Pour autant, les jeunes utilisateurs rencontrant des problèmes avec le jeu en ligne ne représentent qu'une infime minorité des joueurs (une étude annonce 0,01% des cas). A ce jour, Michael Stora a été amené à hospitaliser deux de ses patients : un schizophrène (se prenant pour son personnage, persuadé d'être invisible) et un joueur passant le plus clair de son temps dans une salle de jeu en réseau, ayant perdu 17 kilos et développant d'importantes maladies de peau après la mort de son grand-père, l'ayant particulièrement marquée.
Quel profil du joueur excessif ?
Il n'est pour autant pas question de nier l'existence de pratiques excessives chez les joueurs, notamment mineurs. A titre d'exemple, dans le cadre de son activité professionnelle, Michael Stora indique recevoir trois à quatre appels par semaine de parents (plus rarement des joueurs eux-mêmes) dont les enfants jouent de manières excessives. Une minorité franchira le pas d'entamer une consultation.
Plus anedoctique, certains hommes politiques de premier plan seraient également des joueurs assidus de MMORPG au point de devoir consulter des spécialistes. L'un d'eux au moins aurait été adepte de Dofus, MMO auquel il jouait avec sa belle-fille alors qu'il n'avait plus de responsabilité. Un autre s'adonnait à World of Warcraft.
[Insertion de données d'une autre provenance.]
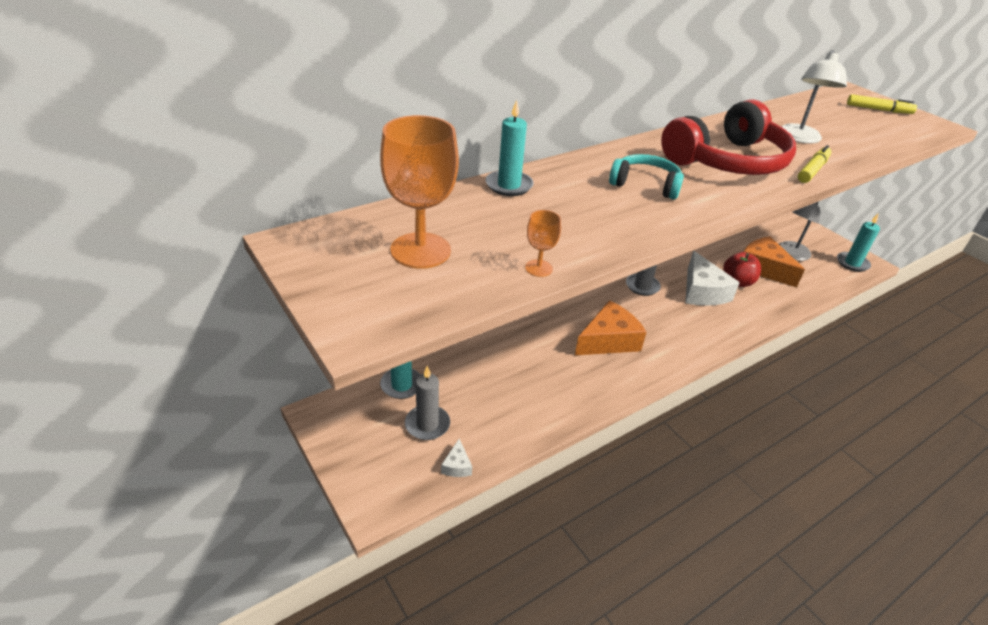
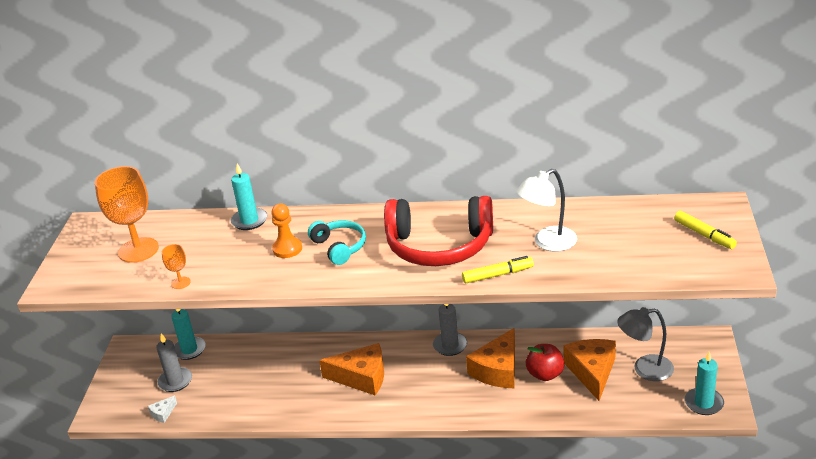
camera: 45 degrees right, 5 degrees down
(597, 200) = (287, 249): none -> orange pawn
(702, 291) = (498, 370): white cheese -> orange cheese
Sans qu'il puisse (ni doive) être généralisé, le profil des joueurs mineurs reçus en consultation est rapidement dessiné : ayant entre 13 et 16-17 ans, environ 80% des joueurs qui consultent sont diagnostiqués comme étant précoces. On ne peut expliquer l'attrait des « enfants précoces » pour le MMORPG (une grande majorité joue à World of Warcraft ainsi qu'aux opus précédents de la série et se passionnent pour la mythologie de l'univers). Pour autant, quelques pistes permettent d'expliquer qu'ils puissent jouer de façon excessive. Il apparaît que les enfants précoces se reposent généralement sur certains acquis et facilités au moins jusqu'en classe de 4ème et en tire une incontestable fierté auprès de leurs parents. La classe de 3ème marque un faussé important en terme d'investissement et de travail scolaire à fournir dont l'enfant n'a pas l'habitude. Une baisse des notes, accompagnée de remarques des parents, peut être vécue comme une blessure narcissique pour l'enfant.
Consciemment ou non, l'enfant pourra chercher à renouer avec le sentiment de victoire qu'il connaissait à l'école. Il pourra le trouver aisément dans le cadre des aventures héroïques que les MMORPG lui permettent de vivre, même artificiellement.
Par ailleurs, développer une forme de dépendance aux jeux en ligne n'est pas une pratique addictive neutre (par opposition à une addiction à l'alcool, la drogue ou même aux jeux d'argent). Le MMORPG permet de développer une image héroïque (même si elle n'est que fantasmée), contrebalançant une perception de soi défaillante.
Le fait que 70% des jeunes joueurs (selon l'expérience de Michael Stora) qui consultent suite à une pratique excessive de jeux en ligne sont déscolarisés lors leur prise en charge tend à corroborer le constat voulant la place de l'enfant à l'école peut être l'une des sources de son comportement.